Another reason we have strong ties to this company and these games is that because we grew up so close to them–about a 10 minute drive from the LucasArts HQ on Lucas Valley Road (no relation)–we knew a few people who worked there. And because these were video games they were making, the people who worked there needed kids to test these games, to see if the puzzles weren’t impossible, to see if there were any bugs or glitches in them, and just to make sure the games were fun.

I was probably 6 years old when I tested these games, and the only one I remember was Zombies Ate My Neighbors. But Jason was (and still is) 4 years older than me, and he and his buddies went a bunch of times, so he has even more memories and stories of testing LucasArts games. But I’ll let him regale you with tales of those triumphant tests tomorrow (or some other time).

So we grew up playing these games, doing our best to solve these puzzles together, which was pretty unique to LucasArts games. And even though most of them were single-player games, we’d still sit there and try to play them and figure them out together. So instead of shooting each other with rocket launchers or punching each other with fiery hadoukens in our other multi-player console games, it was the LucasArts games that really brought us together, and taught that sometimes fighting isn’t the best method of brotherly bonding.

Fast forward many, many years down the line to 2015. Jason’s living in Texas and I’m living in California. We’d chat occasionally, but mostly about fantasy football or the latest Bay Area sporting snafu. But then we started chatting about our old pals, Guybrush, Sam, & Max, and we wondered aloud whatever happened to those little guys?

We decided to find some old PC emulators online, and dig up some of these games just to see how difficult they really were–because in our minds most of them were next to impossible. It didn’t take long for us to realize that if we were interested in these games still, then there might just be a few other people out there who are as well.

So we made a plan.
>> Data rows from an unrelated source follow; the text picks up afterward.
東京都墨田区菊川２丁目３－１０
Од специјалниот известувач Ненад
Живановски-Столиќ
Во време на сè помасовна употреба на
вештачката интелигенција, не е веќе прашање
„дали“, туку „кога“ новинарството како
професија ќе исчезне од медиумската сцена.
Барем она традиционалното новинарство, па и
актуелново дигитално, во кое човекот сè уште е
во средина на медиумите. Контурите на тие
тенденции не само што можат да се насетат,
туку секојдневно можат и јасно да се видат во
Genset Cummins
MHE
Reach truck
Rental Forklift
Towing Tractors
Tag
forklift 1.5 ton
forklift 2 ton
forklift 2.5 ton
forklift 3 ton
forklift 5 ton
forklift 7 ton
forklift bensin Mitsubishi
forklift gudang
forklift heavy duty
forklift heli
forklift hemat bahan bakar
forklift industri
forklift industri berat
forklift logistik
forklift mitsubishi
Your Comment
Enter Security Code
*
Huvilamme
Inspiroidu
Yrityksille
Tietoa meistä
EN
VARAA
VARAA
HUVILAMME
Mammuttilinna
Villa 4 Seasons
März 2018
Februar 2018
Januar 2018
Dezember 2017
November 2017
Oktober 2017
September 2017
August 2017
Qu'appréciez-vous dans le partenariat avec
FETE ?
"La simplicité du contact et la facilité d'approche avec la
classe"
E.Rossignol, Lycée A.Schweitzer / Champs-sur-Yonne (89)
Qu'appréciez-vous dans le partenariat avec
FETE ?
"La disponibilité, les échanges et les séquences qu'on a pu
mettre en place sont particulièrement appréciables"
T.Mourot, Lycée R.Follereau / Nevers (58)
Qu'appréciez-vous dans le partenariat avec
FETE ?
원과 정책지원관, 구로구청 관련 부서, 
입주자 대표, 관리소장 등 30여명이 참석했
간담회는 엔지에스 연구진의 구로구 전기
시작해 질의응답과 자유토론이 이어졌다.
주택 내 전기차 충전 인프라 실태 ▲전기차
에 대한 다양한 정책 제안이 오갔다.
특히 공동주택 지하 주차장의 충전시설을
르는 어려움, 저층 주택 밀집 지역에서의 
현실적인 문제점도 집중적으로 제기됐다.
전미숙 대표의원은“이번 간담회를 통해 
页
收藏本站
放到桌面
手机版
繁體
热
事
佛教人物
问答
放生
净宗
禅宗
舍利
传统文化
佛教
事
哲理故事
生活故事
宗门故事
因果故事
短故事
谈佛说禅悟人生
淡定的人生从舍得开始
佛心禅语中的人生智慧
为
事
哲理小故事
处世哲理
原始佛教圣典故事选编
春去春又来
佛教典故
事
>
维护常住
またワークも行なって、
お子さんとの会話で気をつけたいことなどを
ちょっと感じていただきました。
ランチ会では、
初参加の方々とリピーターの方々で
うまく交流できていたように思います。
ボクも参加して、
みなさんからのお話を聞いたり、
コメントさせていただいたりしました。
We’d research the hell out of these games, play them a bunch, record our findings, and then broadcast them to the world. Our goal was: our show should be something we’d like to listen to. And after recording the first few, it’s lived up to that goal thus far.

Hopefully along the way, we’re able to provide entertainment for a few others out there. And even after just one episode, I’ve heard really positive things from friends who never even played LucasArts games. And while that’s a huge boost in confidence and really encouraging, it’d be really nice to make sure that all of those old gamers like us who really enjoyed these games 25 years ago could somehow find our podcast, to bring a little joy and nostalgia into their lives.

Because that’s certainly what it’s done for us.

 

—Ben of Low Moral Fiber

 

Thanks George, David, Mary, Gary, Ron, Tim, and everybody else for inviting us to take part in these adventures with you.